恋愛情報『人生最後の瞬間、本当に欲しいものは? 「帰るべき場所」と幸福【石井ゆかりの幸福論】』

人生最後の瞬間、本当に欲しいものは? 「帰るべき場所」と幸福【石井ゆかりの幸福論】

この物語は「ハッピーエンド」であり、最後に恋人の腕の中で死んでいけたヴィオレッタの生涯は「幸福だった」と感じる人が多いのだと言います。
ヴィオレッタの人生を冷静に客観的に考えると、全体としてはかなり辛いものだったろうと思われるのです。娼婦として不名誉を背負って生きざるを得ない苦労、最愛の人と引き裂かれる苦悩、若くして病に倒れた苦しみなど、あまりいいところがありません。ですが、この物語に触れた人の多くが、最後のただ一瞬の逢瀬によって、彼女の人生の全体が光に照らされ、「彼女は幸福だった」と感じるのです。

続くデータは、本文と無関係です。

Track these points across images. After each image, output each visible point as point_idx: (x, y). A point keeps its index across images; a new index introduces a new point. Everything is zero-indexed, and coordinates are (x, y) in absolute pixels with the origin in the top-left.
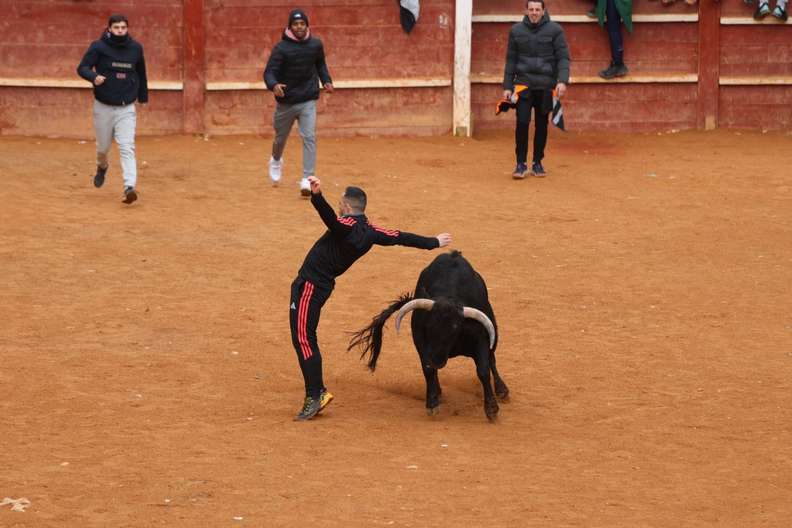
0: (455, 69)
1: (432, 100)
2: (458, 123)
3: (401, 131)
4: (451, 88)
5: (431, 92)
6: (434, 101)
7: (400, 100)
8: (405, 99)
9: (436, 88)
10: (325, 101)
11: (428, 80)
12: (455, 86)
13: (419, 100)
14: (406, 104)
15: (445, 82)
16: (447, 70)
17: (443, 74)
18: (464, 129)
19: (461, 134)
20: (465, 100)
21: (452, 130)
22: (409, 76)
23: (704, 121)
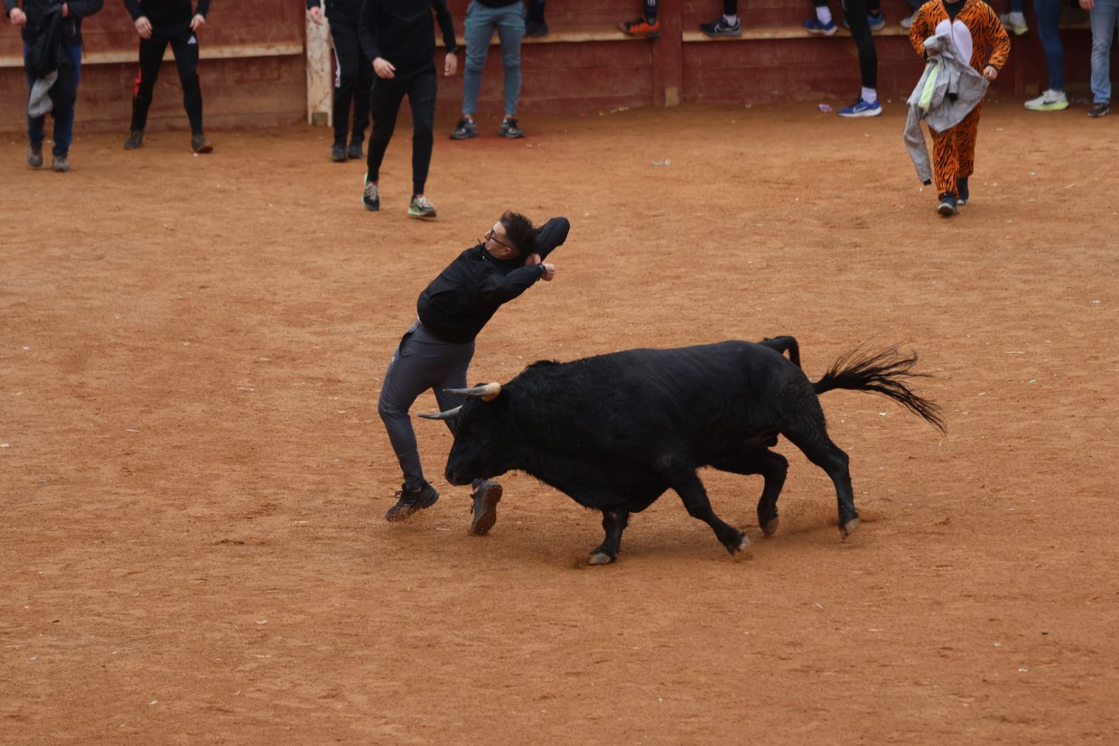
0: (308, 31)
1: (276, 75)
2: (315, 107)
3: (233, 121)
4: (302, 58)
5: (274, 64)
6: (280, 77)
7: (231, 77)
8: (238, 75)
9: (282, 59)
10: (123, 82)
11: (269, 48)
12: (309, 54)
13: (257, 76)
14: (239, 81)
15: (294, 49)
16: (297, 32)
17: (290, 39)
18: (324, 115)
19: (320, 123)
20: (323, 74)
21: (305, 117)
22: (243, 42)
23: (663, 94)
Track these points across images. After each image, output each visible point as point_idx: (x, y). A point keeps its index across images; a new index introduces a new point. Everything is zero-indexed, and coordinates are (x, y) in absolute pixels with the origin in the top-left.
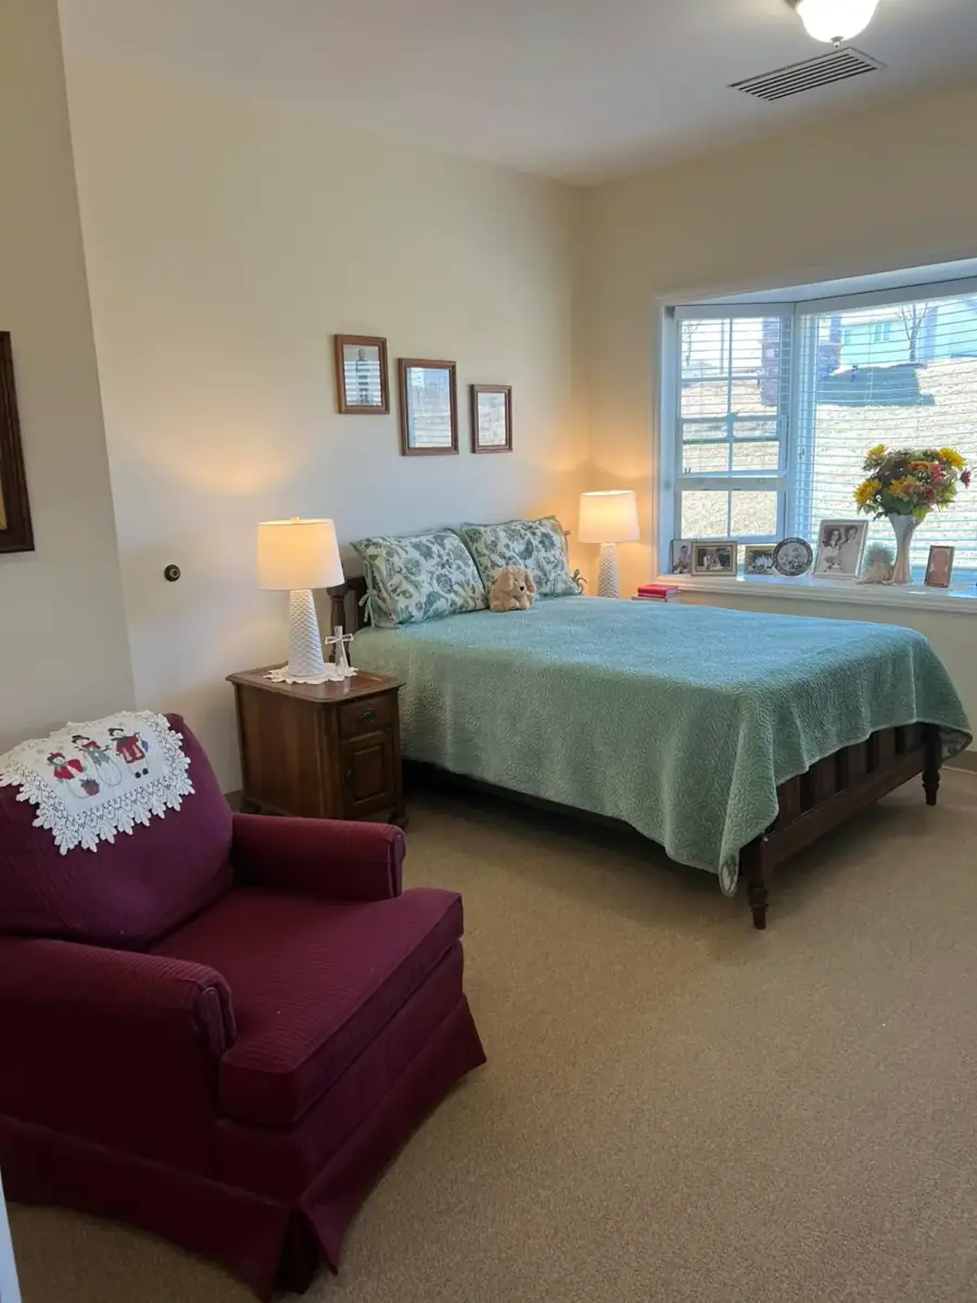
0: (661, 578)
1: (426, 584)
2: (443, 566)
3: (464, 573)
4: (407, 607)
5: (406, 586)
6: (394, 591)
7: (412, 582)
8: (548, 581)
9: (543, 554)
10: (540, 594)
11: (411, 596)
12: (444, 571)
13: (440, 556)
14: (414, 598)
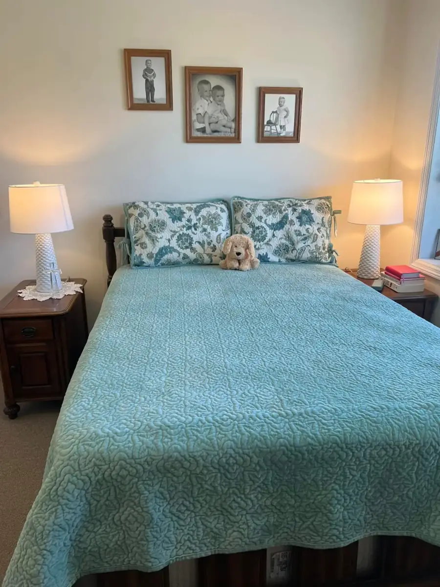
0: (420, 261)
1: (164, 239)
2: (189, 228)
3: (208, 236)
4: (141, 255)
5: (146, 240)
6: (136, 242)
7: (150, 237)
8: (294, 249)
9: (297, 226)
10: (286, 259)
11: (146, 247)
12: (189, 232)
13: (189, 220)
14: (148, 249)
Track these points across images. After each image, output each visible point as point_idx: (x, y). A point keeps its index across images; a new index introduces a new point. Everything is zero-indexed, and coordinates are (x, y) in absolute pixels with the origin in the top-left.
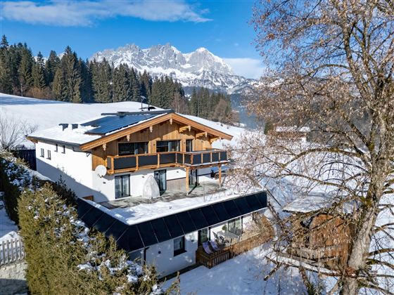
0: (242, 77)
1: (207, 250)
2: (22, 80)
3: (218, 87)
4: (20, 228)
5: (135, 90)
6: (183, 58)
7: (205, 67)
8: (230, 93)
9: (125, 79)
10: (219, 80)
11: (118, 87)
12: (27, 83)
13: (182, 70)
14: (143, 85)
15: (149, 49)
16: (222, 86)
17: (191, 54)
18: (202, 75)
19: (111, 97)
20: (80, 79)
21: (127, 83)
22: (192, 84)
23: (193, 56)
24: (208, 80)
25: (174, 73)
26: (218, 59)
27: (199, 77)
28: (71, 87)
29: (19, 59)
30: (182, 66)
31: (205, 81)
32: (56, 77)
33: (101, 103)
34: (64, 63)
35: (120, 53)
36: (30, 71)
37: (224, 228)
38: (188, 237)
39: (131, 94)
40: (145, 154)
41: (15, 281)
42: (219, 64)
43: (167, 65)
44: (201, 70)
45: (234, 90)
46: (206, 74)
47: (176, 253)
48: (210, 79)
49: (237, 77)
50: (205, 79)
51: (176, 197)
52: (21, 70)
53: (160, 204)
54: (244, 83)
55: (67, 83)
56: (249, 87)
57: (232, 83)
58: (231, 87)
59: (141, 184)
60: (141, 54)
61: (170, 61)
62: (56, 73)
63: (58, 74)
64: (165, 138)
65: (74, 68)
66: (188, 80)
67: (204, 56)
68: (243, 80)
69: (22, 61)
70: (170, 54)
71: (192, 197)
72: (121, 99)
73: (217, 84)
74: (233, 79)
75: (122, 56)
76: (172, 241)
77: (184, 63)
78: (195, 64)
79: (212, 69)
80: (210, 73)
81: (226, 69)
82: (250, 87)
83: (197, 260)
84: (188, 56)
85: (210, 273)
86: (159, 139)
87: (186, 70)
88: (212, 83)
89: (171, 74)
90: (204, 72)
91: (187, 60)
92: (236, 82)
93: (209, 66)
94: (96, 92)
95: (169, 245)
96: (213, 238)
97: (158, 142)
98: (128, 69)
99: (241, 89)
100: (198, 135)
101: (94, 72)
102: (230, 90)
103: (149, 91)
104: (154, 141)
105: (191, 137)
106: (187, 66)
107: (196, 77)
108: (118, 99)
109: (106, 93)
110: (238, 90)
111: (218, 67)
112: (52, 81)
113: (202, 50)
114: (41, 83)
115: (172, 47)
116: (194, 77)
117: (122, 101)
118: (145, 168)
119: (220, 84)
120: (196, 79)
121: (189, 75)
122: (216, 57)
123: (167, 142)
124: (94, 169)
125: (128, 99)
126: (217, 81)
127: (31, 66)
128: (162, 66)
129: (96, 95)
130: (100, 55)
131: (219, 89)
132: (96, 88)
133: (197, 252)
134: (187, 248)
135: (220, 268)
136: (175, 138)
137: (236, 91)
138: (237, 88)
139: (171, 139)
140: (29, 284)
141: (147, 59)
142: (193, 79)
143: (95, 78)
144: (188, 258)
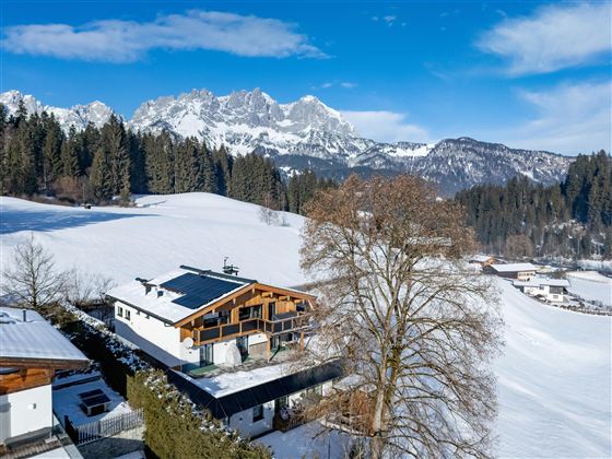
0: (371, 141)
1: (284, 416)
2: (46, 165)
3: (334, 155)
4: (127, 399)
5: (207, 174)
6: (280, 111)
7: (313, 126)
8: (352, 165)
9: (193, 160)
10: (334, 144)
11: (184, 171)
12: (54, 170)
13: (278, 128)
14: (219, 166)
15: (228, 97)
16: (339, 154)
17: (292, 105)
18: (309, 136)
19: (173, 185)
20: (128, 162)
21: (197, 164)
22: (293, 151)
23: (294, 108)
24: (318, 145)
25: (267, 134)
26: (334, 113)
27: (305, 140)
28: (115, 173)
29: (43, 135)
30: (278, 123)
31: (314, 147)
32: (95, 160)
33: (158, 194)
34: (106, 138)
35: (182, 102)
36: (59, 151)
37: (301, 396)
38: (266, 405)
39: (201, 181)
40: (228, 324)
41: (135, 441)
42: (335, 121)
43: (255, 121)
44: (307, 130)
45: (358, 160)
46: (315, 135)
47: (256, 419)
48: (321, 143)
49: (363, 140)
50: (314, 143)
51: (258, 365)
52: (47, 150)
53: (241, 374)
54: (374, 150)
55: (110, 167)
56: (380, 156)
57: (354, 149)
58: (353, 155)
59: (224, 352)
60: (216, 105)
61: (261, 115)
62: (96, 154)
63: (98, 157)
64: (247, 304)
65: (121, 146)
66: (287, 145)
67: (312, 108)
68: (371, 144)
69: (47, 138)
70: (260, 104)
71: (273, 365)
72: (186, 188)
73: (332, 150)
74: (356, 144)
75: (185, 107)
76: (251, 409)
77: (282, 118)
78: (298, 119)
79: (324, 128)
80: (322, 134)
81: (346, 127)
82: (382, 156)
83: (274, 425)
84: (287, 108)
85: (284, 437)
86: (241, 306)
87: (285, 130)
88: (323, 150)
89: (262, 135)
90: (312, 132)
91: (286, 113)
92: (362, 147)
93: (320, 123)
94: (151, 179)
95: (250, 413)
96: (291, 404)
97: (240, 309)
98: (198, 145)
99: (369, 159)
100: (280, 298)
101: (148, 149)
102: (352, 160)
103: (228, 174)
104: (237, 309)
105: (274, 300)
106: (287, 123)
107: (300, 139)
108: (183, 188)
109: (166, 180)
110: (365, 161)
111: (334, 126)
112: (90, 165)
113: (309, 99)
114: (74, 169)
115: (264, 94)
116: (297, 139)
117: (189, 191)
118: (227, 337)
119: (336, 151)
120: (299, 143)
121: (289, 136)
122: (331, 110)
123: (249, 308)
124: (181, 341)
125: (198, 189)
126: (333, 146)
127: (60, 143)
128: (248, 123)
129: (150, 182)
130: (152, 105)
131: (334, 159)
132: (151, 172)
133: (274, 419)
134: (265, 415)
135: (293, 433)
136: (258, 303)
137: (361, 162)
138: (362, 158)
139: (253, 304)
140: (148, 443)
141: (224, 112)
142: (296, 143)
143: (149, 157)
144: (266, 423)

このオペラの原作小説、小デュマの『椿姫』では、エンディングが大きく異なります。ヒロインの高級娼婦マルグリットと青年貴族アルマンがその仲を引き裂かれるまでは同じですが、アルマンはマルグリットの死に際に間に合わないのです。マルグリットの生きている間には誤解の解けぬまま、二人は死に別れてしまうのです。こちらはまったくの「バッド・エンド」です。
死に際の一時間が幸福だったかどうか、それだけで物語全体の印象が大きく変わってしまうのです。